Third, the product in the old model is largely a fee-based one. You charge the consumer an upfront fee, then further fees. With our product, there are no fees. Your interest rate is effectively your APR, your cost of interest.
Finally, instead of some basic underwriting that you mask as something quite novel, you actually have to be able to enterprise risk management, which was obviously what was missing at Lending Club. What’s needed is an institutional-level compliance culture, controls, and risk assessment through your whole organisation.
Our view is that, if you can nail that, you can build a gigantic financial institution which has the best technology. And that’s really my view of the path forward. And the market has very quickly showed us that this needs to happen now.
Your customers are middle-income earners with regular salaries of around £30,000. They might not make the cut at a bank, but you’ve just partnered with Regions Bank in the US to ensure more customers’ needs are met.
Do you intend to continue in that direction?
What Avant wants to do is provide credit to the customers that the banks can’t effectively underwrite and can’t effectively lend to. Banks have retrenched and become more utility focused. There are a lot of functions they used to perform that they just can’t do anymore. Moreover, their customer experience is poor – it’s branch-based and there’s really no technology behind it.
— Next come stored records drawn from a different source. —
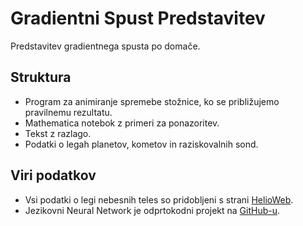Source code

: # Gradientni Spust Predstavitev
Predstavitev gradientnega spusta po domače.

## Struktura
- Program za animiranje spremebe stožnice, ko se približujemo pravilnemu rezultatu.
- Mathematica notebok z primeri za ponazoritev.
- Tekst z razlago.
- Podatki o legah planetov, kometov in raziskovalnih sond.

## Viri podatkov
- Vsi podatki o legi nebesnih teles so pridobljeni s strani [HelioWeb](http://omniweb.gsfc.nasa.gov/coho/helios/heli.html).
- Jezikovni Neural Network je odprtokodni projekt na [GitHub-u](https://github.com/carykh/neuralNetworkLanguageDetection).
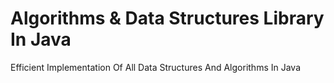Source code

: # Algorithms & Data Structures Library In Java
Efficient Implementation Of All Data Structures And Algorithms In Java

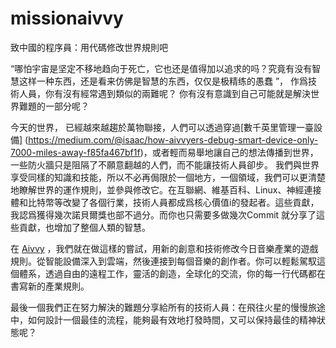 # missionaivvy

致中國的程序員：用代碼修改世界規則吧

 “哪怕宇宙是坚定不移地趋向于死亡，它也还是值得加以追求的吗？究竟有没有智慧这样一种东西，还是看来仿佛是智慧的东西，仅仅是极精练的愚蠢 ”， 作爲技術人員，你有沒有經常遇到類似的兩難呢？  你有沒有意識到自己可能就是解決世界難題的一部分呢？

 今天的世界， 已經越來越趨於萬物聯接，人們可以透過穿過[數千英里管理一臺設備] (https://medium.com/@isaac/how-aivvyers-debug-smart-device-only-7000-miles-away-f85fa467bf1f)，或者輕而易舉地讓自己的想法傳播到世界，一些防火牆只是阻隔了不願意翻越的人們，而不能讓技術人員卻步。 我們與世界享受同樣的知識和技能，所以不必再侷限於一個地方，一個領域，我們可以更清楚地瞭解世界的運作規則，並參與修改它。在互聯網、維基百科、Linux、神經連接體和比特幣等改變了各個行業，技術人員都成爲核心價值i的發起者。這些貢獻，我認爲獲得幾次諾貝爾獎也部不過分。而你也只需要多做幾次Commit 就分享了這些貢獻，也增加了整個人類的智慧。

 在 [Aivvy](http://aivvy.com) ，我們就在做這樣的嘗試，用新的創意和技術修改今日音樂產業的遊戲規則。從智能設備深入到雲端，然後連接到每個音樂的創作者。你可以輕鬆駕馭這個體系，透過自由的遠程工作，靈活的創造，全球化的交流，你的每一行代碼都在書寫新的產業規則。

 最後一個我們正在努力解決的難題分享給所有的技術人員：在飛往火星的慢慢旅途中，如何設計一個最佳的流程，能夠最有效地打發時間，又可以保持最佳的精神狀態呢？
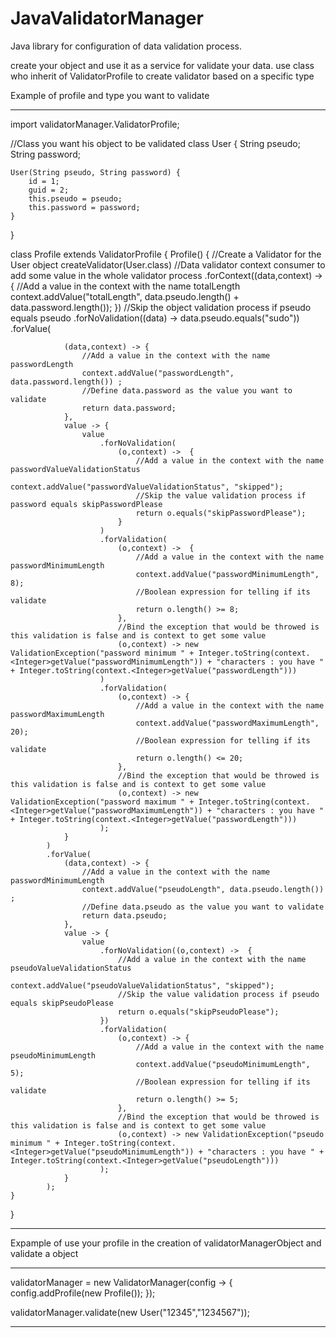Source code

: # JavaValidatorManager

Java library for configuration of data validation process.

create your object and use it as a service for validate your data.
use class who inherit of ValidatorProfile to create validator based on a specific type


Example of profile and type you want to validate


------------


import validatorManager.ValidatorProfile;

//Class you want his object to be validated
class User {
    String pseudo;
    String password;

    User(String pseudo, String password) {
        id = 1;
        guid = 2;
        this.pseudo = pseudo;
        this.password = password;
    }
}


class Profile extends ValidatorProfile {
    Profile() {
        //Create a Validator for the User object
        createValidator(User.class)
            //Data validator context consumer to add some value in the whole validator process
            .forContext((data,context) -> {
                //Add a value in the context with the name totalLength
                context.addValue("totalLength", data.pseudo.length() + data.password.length());
            })
            //Skip the object validation process if pseudo equals pseudo
            .forNoValidation((data) -> data.pseudo.equals("sudo"))
            .forValue(
                
                (data,context) -> {
                    //Add a value in the context with the name passwordLength
                    context.addValue("passwordLength", data.password.length()) ;
                    //Define data.password as the value you want to validate
                    return data.password; 
                },
                value -> { 
                    value
                        .forNoValidation(
                            (o,context) ->  { 
                                //Add a value in the context with the name passwordValueValidationStatus
                                context.addValue("passwordValueValidationStatus", "skipped");
                                //Skip the value validation process if password equals skipPasswordPlease
                                return o.equals("skipPasswordPlease");
                            }
                        )
                        .forValidation(
                            (o,context) ->  { 
                                //Add a value in the context with the name passwordMinimumLength
                                context.addValue("passwordMinimumLength", 8);
                                //Boolean expression for telling if its validate
                                return o.length() >= 8; 
                            },
                            //Bind the exception that would be throwed is this validation is false and is context to get some value
                            (o,context) -> new ValidationException("password minimum " + Integer.toString(context.<Integer>getValue("passwordMinimumLength")) + "characters : you have " + Integer.toString(context.<Integer>getValue("passwordLength")))
                        )
                        .forValidation(
                            (o,context) -> { 
                                //Add a value in the context with the name passwordMaximumLength
                                context.addValue("passwordMaximumLength", 20);
                                //Boolean expression for telling if its validate
                                return o.length() <= 20;
                            },
                            //Bind the exception that would be throwed is this validation is false and is context to get some value
                            (o,context) -> new ValidationException("password maximum " + Integer.toString(context.<Integer>getValue("passwordMaximumLength")) + "characters : you have " + Integer.toString(context.<Integer>getValue("passwordLength")))
                        );
                }      
            )
            .forValue(
                (data,context) -> {
                    //Add a value in the context with the name passwordMinimumLength
                    context.addValue("pseudoLength", data.pseudo.length()) ;
                    //Define data.pseudo as the value you want to validate
                    return data.pseudo; 
                }, 
                value -> {
                    value
                        .forNoValidation((o,context) ->  { 
                            //Add a value in the context with the name pseudoValueValidationStatus
                            context.addValue("pseudoValueValidationStatus", "skipped");
                            //Skip the value validation process if pseudo equals skipPseudoPlease
                            return o.equals("skipPseudoPlease");
                        })
                        .forValidation(
                            (o,context) -> { 
                                //Add a value in the context with the name pseudoMinimumLength
                                context.addValue("pseudoMinimumLength", 5);
                                //Boolean expression for telling if its validate
                                return o.length() >= 5;
                            }, 
                            //Bind the exception that would be throwed is this validation is false and is context to get some value
                            (o,context) -> new ValidationException("pseudo minimum " + Integer.toString(context.<Integer>getValue("pseudoMinimumLength")) + "characters : you have " + Integer.toString(context.<Integer>getValue("pseudoLength")))
                        );
                }
            );
    }
}


------------


Expample of use your profile in the creation of validatorManagerObject and validate a object

------------------

validatorManager = new ValidatorManager(config -> {
  config.addProfile(new Profile());
});

validatorManager.validate(new User("12345","1234567"));

------------------


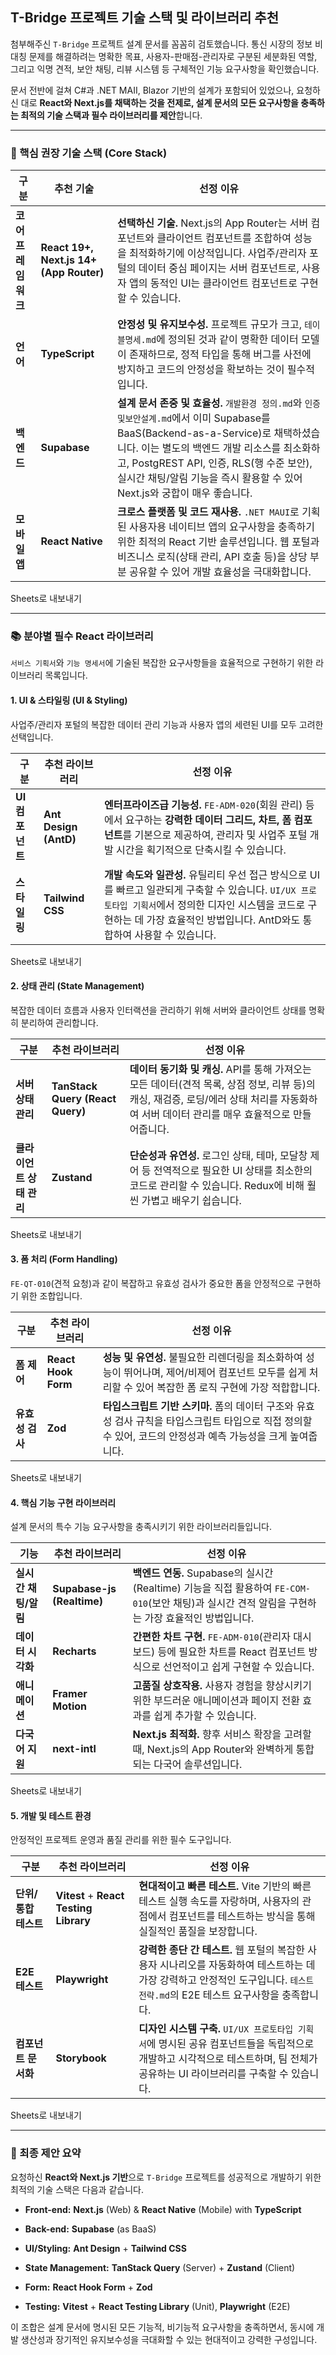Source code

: ## T-Bridge 프로젝트 기술 스택 및 라이브러리 추천

첨부해주신 `T-Bridge` 프로젝트 설계 문서를 꼼꼼히 검토했습니다. 통신 시장의 정보 비대칭 문제를 해결하려는 명확한 목표, 사용자-판매점-관리자로 구분된 세분화된 역할, 그리고 익명 견적, 보안 채팅, 리뷰 시스템 등 구체적인 기능 요구사항을 확인했습니다.

문서 전반에 걸쳐 C#과 .NET MAII, Blazor 기반의 설계가 포함되어 있었으나, 요청하신 대로 **React와 Next.js를 채택하는 것을 전제로, 설계 문서의 모든 요구사항을 충족하는 최적의 기술 스택과 필수 라이브러리를 제안**합니다.

---

### 🚀 핵심 권장 기술 스택 (Core Stack)

|구분|추천 기술|선정 이유|
|---|---|---|
|**코어 프레임워크**|**React 19+, Next.js 14+ (App Router)**|**선택하신 기술.** Next.js의 App Router는 서버 컴포넌트와 클라이언트 컴포넌트를 조합하여 성능을 최적화하기에 이상적입니다. 사업주/관리자 포털의 데이터 중심 페이지는 서버 컴포넌트로, 사용자 앱의 동적인 UI는 클라이언트 컴포넌트로 구현할 수 있습니다.|
|**언어**|**TypeScript**|**안정성 및 유지보수성.** 프로젝트 규모가 크고, `테이블명세.md`에 정의된 것과 같이 명확한 데이터 모델이 존재하므로, 정적 타입을 통해 버그를 사전에 방지하고 코드의 안정성을 확보하는 것이 필수적입니다.|
|**백엔드**|**Supabase**|**설계 문서 존중 및 효율성.** `개발환경 정의.md`와 `인증및보안설계.md`에서 이미 Supabase를 BaaS(Backend-as-a-Service)로 채택하셨습니다. 이는 별도의 백엔드 개발 리소스를 최소화하고, PostgREST API, 인증, RLS(행 수준 보안), 실시간 채팅/알림 기능을 즉시 활용할 수 있어 Next.js와 궁합이 매우 좋습니다.|
|**모바일 앱**|**React Native**|**크로스 플랫폼 및 코드 재사용.** `.NET MAUI`로 기획된 사용자용 네이티브 앱의 요구사항을 충족하기 위한 최적의 React 기반 솔루션입니다. 웹 포털과 비즈니스 로직(상태 관리, API 호출 등)을 상당 부분 공유할 수 있어 개발 효율성을 극대화합니다.|

Sheets로 내보내기

---

### 📚 분야별 필수 React 라이브러리

`서비스 기획서`와 `기능 명세서`에 기술된 복잡한 요구사항들을 효율적으로 구현하기 위한 라이브러리 목록입니다.

#### 1. UI & 스타일링 (UI & Styling)

사업주/관리자 포털의 복잡한 데이터 관리 기능과 사용자 앱의 세련된 UI를 모두 고려한 선택입니다.

|구분|추천 라이브러리|선정 이유|
|---|---|---|
|**UI 컴포넌트**|**Ant Design (AntD)**|**엔터프라이즈급 기능성.** `FE-ADM-020`(회원 관리) 등에서 요구하는 **강력한 데이터 그리드, 차트, 폼 컴포넌트**를 기본으로 제공하여, 관리자 및 사업주 포털 개발 시간을 획기적으로 단축시킬 수 있습니다.|
|**스타일링**|**Tailwind CSS**|**개발 속도와 일관성.** 유틸리티 우선 접근 방식으로 UI를 빠르고 일관되게 구축할 수 있습니다. `UI/UX 프로토타입 기획서`에서 정의한 디자인 시스템을 코드로 구현하는 데 가장 효율적인 방법입니다. AntD와도 통합하여 사용할 수 있습니다.|

Sheets로 내보내기

#### 2. 상태 관리 (State Management)

복잡한 데이터 흐름과 사용자 인터랙션을 관리하기 위해 서버와 클라이언트 상태를 명확히 분리하여 관리합니다.

|구분|추천 라이브러리|선정 이유|
|---|---|---|
|**서버 상태 관리**|**TanStack Query (React Query)**|**데이터 동기화 및 캐싱.** API를 통해 가져오는 모든 데이터(견적 목록, 상점 정보, 리뷰 등)의 캐싱, 재검증, 로딩/에러 상태 처리를 자동화하여 서버 데이터 관리를 매우 효율적으로 만들어줍니다.|
|**클라이언트 상태 관리**|**Zustand**|**단순성과 유연성.** 로그인 상태, 테마, 모달창 제어 등 전역적으로 필요한 UI 상태를 최소한의 코드로 관리할 수 있습니다. Redux에 비해 훨씬 가볍고 배우기 쉽습니다.|

Sheets로 내보내기

#### 3. 폼 처리 (Form Handling)

`FE-QT-010`(견적 요청)과 같이 복잡하고 유효성 검사가 중요한 폼을 안정적으로 구현하기 위한 조합입니다.

|구분|추천 라이브러리|선정 이유|
|---|---|---|
|**폼 제어**|**React Hook Form**|**성능 및 유연성.** 불필요한 리렌더링을 최소화하여 성능이 뛰어나며, 제어/비제어 컴포넌트 모두를 쉽게 처리할 수 있어 복잡한 폼 로직 구현에 가장 적합합니다.|
|**유효성 검사**|**Zod**|**타입스크립트 기반 스키마.** 폼의 데이터 구조와 유효성 검사 규칙을 타입스크립트 타입으로 직접 정의할 수 있어, 코드의 안정성과 예측 가능성을 크게 높여줍니다.|

Sheets로 내보내기

#### 4. 핵심 기능 구현 라이브러리

설계 문서의 특수 기능 요구사항을 충족시키기 위한 라이브러리들입니다.

|기능|추천 라이브러리|선정 이유|
|---|---|---|
|**실시간 채팅/알림**|**Supabase-js (Realtime)**|**백엔드 연동.** Supabase의 실시간(Realtime) 기능을 직접 활용하여 `FE-COM-010`(보안 채팅)과 실시간 견적 알림을 구현하는 가장 효율적인 방법입니다.|
|**데이터 시각화**|**Recharts**|**간편한 차트 구현.** `FE-ADM-010`(관리자 대시보드) 등에 필요한 차트를 React 컴포넌트 방식으로 선언적이고 쉽게 구현할 수 있습니다.|
|**애니메이션**|**Framer Motion**|**고품질 상호작용.** 사용자 경험을 향상시키기 위한 부드러운 애니메이션과 페이지 전환 효과를 쉽게 추가할 수 있습니다.|
|**다국어 지원**|**next-intl**|**Next.js 최적화.** 향후 서비스 확장을 고려할 때, Next.js의 App Router와 완벽하게 통합되는 다국어 솔루션입니다.|

Sheets로 내보내기

#### 5. 개발 및 테스트 환경

안정적인 프로젝트 운영과 품질 관리를 위한 필수 도구입니다.

|구분|추천 라이브러리|선정 이유|
|---|---|---|
|**단위/통합 테스트**|**Vitest** + **React Testing Library**|**현대적이고 빠른 테스트.** Vite 기반의 빠른 테스트 실행 속도를 자랑하며, 사용자의 관점에서 컴포넌트를 테스트하는 방식을 통해 실질적인 품질을 보장합니다.|
|**E2E 테스트**|**Playwright**|**강력한 종단 간 테스트.** 웹 포털의 복잡한 사용자 시나리오를 자동화하여 테스트하는 데 가장 강력하고 안정적인 도구입니다. `테스트전략.md`의 E2E 테스트 요구사항을 충족합니다.|
|**컴포넌트 문서화**|**Storybook**|**디자인 시스템 구축.** `UI/UX 프로토타입 기획서`에 명시된 공유 컴포넌트들을 독립적으로 개발하고 시각적으로 테스트하며, 팀 전체가 공유하는 UI 라이브러리를 구축할 수 있습니다.|

Sheets로 내보내기

---

### 🌟 최종 제안 요약

요청하신 **React와 Next.js 기반**으로 `T-Bridge` 프로젝트를 성공적으로 개발하기 위한 최적의 기술 스택은 다음과 같습니다.

- **Front-end:** **Next.js** (Web) & **React Native** (Mobile) with **TypeScript**
    
- **Back-end:** **Supabase** (as BaaS)
    
- **UI/Styling:** **Ant Design** + **Tailwind CSS**
    
- **State Management:** **TanStack Query** (Server) + **Zustand** (Client)
    
- **Form:** **React Hook Form** + **Zod**
    
- **Testing:** **Vitest** + **React Testing Library** (Unit), **Playwright** (E2E)
    

이 조합은 설계 문서에 명시된 모든 기능적, 비기능적 요구사항을 충족하면서, 동시에 개발 생산성과 장기적인 유지보수성을 극대화할 수 있는 현대적이고 강력한 구성입니다.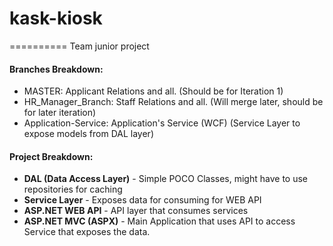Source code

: # kask-kiosk
==========
Team junior project

#### Branches Breakdown:
* MASTER:                 Applicant Relations and all.  (Should be for Iteration 1)
* HR_Manager_Branch:      Staff Relations and all.      (Will merge later, should be for later iteration)
* Application-Service:    Application's Service (WCF)   (Service Layer to expose models from DAL layer)

#### Project Breakdown:
* **DAL (Data Access Layer)** - Simple POCO Classes, might have to use repositories for caching
* **Service Layer**           - Exposes data for consuming for WEB API
* **ASP.NET WEB API**         - API layer that consumes services
* **ASP.NET MVC (ASPX)**      - Main Application that uses API to access Service that exposes the data.
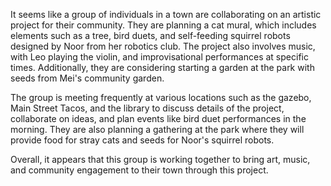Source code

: It seems like a group of individuals in a town are collaborating on an artistic project for their community. They are planning a cat mural, which includes elements such as a tree, bird duets, and self-feeding squirrel robots designed by Noor from her robotics club. The project also involves music, with Leo playing the violin, and improvisational performances at specific times. Additionally, they are considering starting a garden at the park with seeds from Mei's community garden.

The group is meeting frequently at various locations such as the gazebo, Main Street Tacos, and the library to discuss details of the project, collaborate on ideas, and plan events like bird duet performances in the morning. They are also planning a gathering at the park where they will provide food for stray cats and seeds for Noor's squirrel robots.

Overall, it appears that this group is working together to bring art, music, and community engagement to their town through this project.
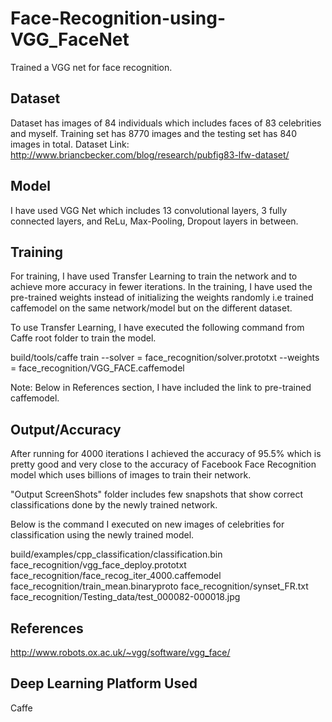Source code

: # Face-Recognition-using-VGG_FaceNet
Trained a VGG net for face recognition.

## Dataset
Dataset has images of 84 individuals which includes faces of 83 celebrities and myself. Training set has 8770 images and the testing set has 840 images in total. 
Dataset Link: http://www.briancbecker.com/blog/research/pubfig83-lfw-dataset/

## Model
I have used VGG Net which includes 13 convolutional layers, 3 fully connected layers, and ReLu, Max-Pooling, Dropout layers in between. 

## Training
For training, I have used Transfer Learning to train the network and to achieve more accuracy in fewer iterations. In the training, 
I have used the pre-trained weights instead of initializing the weights randomly i.e trained caffemodel on the same network/model but on the different dataset.
 
To use Transfer Learning, I have executed the following command from Caffe root folder to train the model.

build/tools/caffe train --solver = face_recognition/solver.prototxt --weights = face_recognition/VGG_FACE.caffemodel

Note: Below in References section, I have included the link to pre-trained caffemodel.

## Output/Accuracy
After running for 4000 iterations I achieved the accuracy of 95.5% which is pretty good and very close to the accuracy of Facebook Face Recognition model which uses billions of images to train their network.

"Output ScreenShots" folder includes few snapshots that show correct classifications done by the newly trained network.

Below is the command I executed on new images of celebrities for classification using the newly trained model.

build/examples/cpp_classification/classification.bin face_recognition/vgg_face_deploy.prototxt face_recognition/face_recog_iter_4000.caffemodel face_recognition/train_mean.binaryproto face_recognition/synset_FR.txt face_recognition/Testing_data/test_000082-000018.jpg

## References
http://www.robots.ox.ac.uk/~vgg/software/vgg_face/

## Deep Learning Platform Used
Caffe
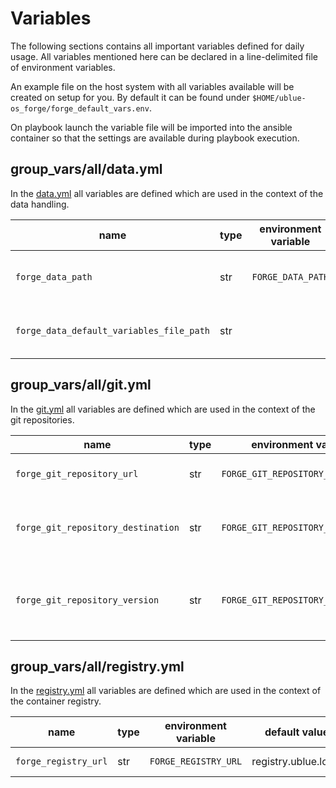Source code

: # Variables

The following sections contains all important variables defined for daily usage.
All variables mentioned here can be declared in a line-delimited file of environment variables.

An example file on the host system with all variables available will be created on setup
for you. By default it can be found under `$HOME/ublue-os_forge/forge_default_vars.env`.

On playbook launch the variable file will be imported into the ansible container so that
the settings are available during playbook execution.

## group_vars/all/data.yml

In the [data.yml](../ansible/group_vars/all/data.yml) all variables are defined
which are used in the context of the data handling.

<!-- markdownlint-disable MD013 -->

| name                                     | type | environment variable | default value                               | description                                   |
| ---------------------------------------- | ---- | -------------------- | ------------------------------------------- | --------------------------------------------- |
| `forge_data_path`                        | str  | `FORGE_DATA_PATH`    | $HOME/ublue-os_forge                        | Path where forge will store files per default |
| `forge_data_default_variables_file_path` | str  |                      | $HOME/ublue-os_forge/forge_default_vars.env | Path to default configuration file            |

<!-- markdownlint-enable MD013 -->

## group_vars/all/git.yml

In the [git.yml](../ansible/group_vars/all/git.yml/) all variables are defined which are
used in the context of the git repositories.

<!-- markdownlint-disable MD013 -->

| name                               | type | environment variable               | default value                             | description                                    |
| ---------------------------------- | ---- | ---------------------------------- | ----------------------------------------- | ---------------------------------------------- |
| `forge_git_repository_url`         | str  | `FORGE_GIT_REPOSITORY_URL`         | <https://github.com/ublue-os/bluefin.git> | Git repository url                             |
| `forge_git_repository_destination` | str  | `FORGE_GIT_REPOSITORY_DESTINATION` | $HOME/ublue-os/forge/bluefin              | Git destination where repository is cloned to  |
| `forge_git_repository_version`     | str  | `FORGE_GIT_REPOSITORY_VERSION`     | main                                      | Git repository branch or tag or commit version |

<!-- markdownlint-enable MD013 -->

## group_vars/all/registry.yml

In the [registry.yml](../ansible/group_vars/all/registry.yml) all variables are defined
which are used in the context of the container registry.

<!-- markdownlint-disable MD013 -->

| name                 | type | environment variable | default value        | description            |
| -------------------- | ---- | -------------------- | -------------------- | ---------------------- |
| `forge_registry_url` | str  | `FORGE_REGISTRY_URL` | registry.ublue.local | Container registry url |

<!-- markdownlint-enable MD013 -->
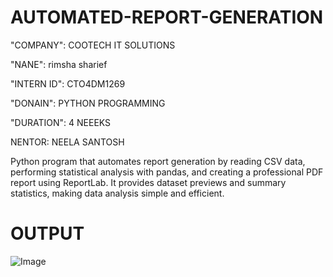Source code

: # AUTOMATED-REPORT-GENERATION

"COMPANY": COOTECH IT SOLUTIONS

"NANE": rimsha sharief

"INTERN ID": CTO4DM1269

"DONAIN": PYTHON PROGRAMMING

"DURATION": 4 NEEEKS

NENTOR: NEELA SANTOSH

Python program that automates report generation by reading CSV data, performing statistical analysis with pandas, and creating a professional PDF report using ReportLab. It provides dataset previews and summary statistics, making data analysis simple and efficient.

# OUTPUT

![Image](https://github.com/user-attachments/assets/5a6c4655-3cc9-475f-a54f-e7a689041f32)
What we’re providing is the front-end technology, functional capability and analytic capability, so the customer gets that seamless experience. Banks are going to be relevant players in this market. But what they’re going to do is provide credit to the safest consumers. Together, though, we can provide credit to the full spectrum of people.
The Regions partnership is the first of its kind in the US, and we can do the same here. Platforms need to think in terms of scale, and that means partnering with banks that have huge balance sheets, big brands and lots of customers.
We’re talking with all the big banks right now about how we can work together. We want to be a financial institution and a technology firm that’s not a bank.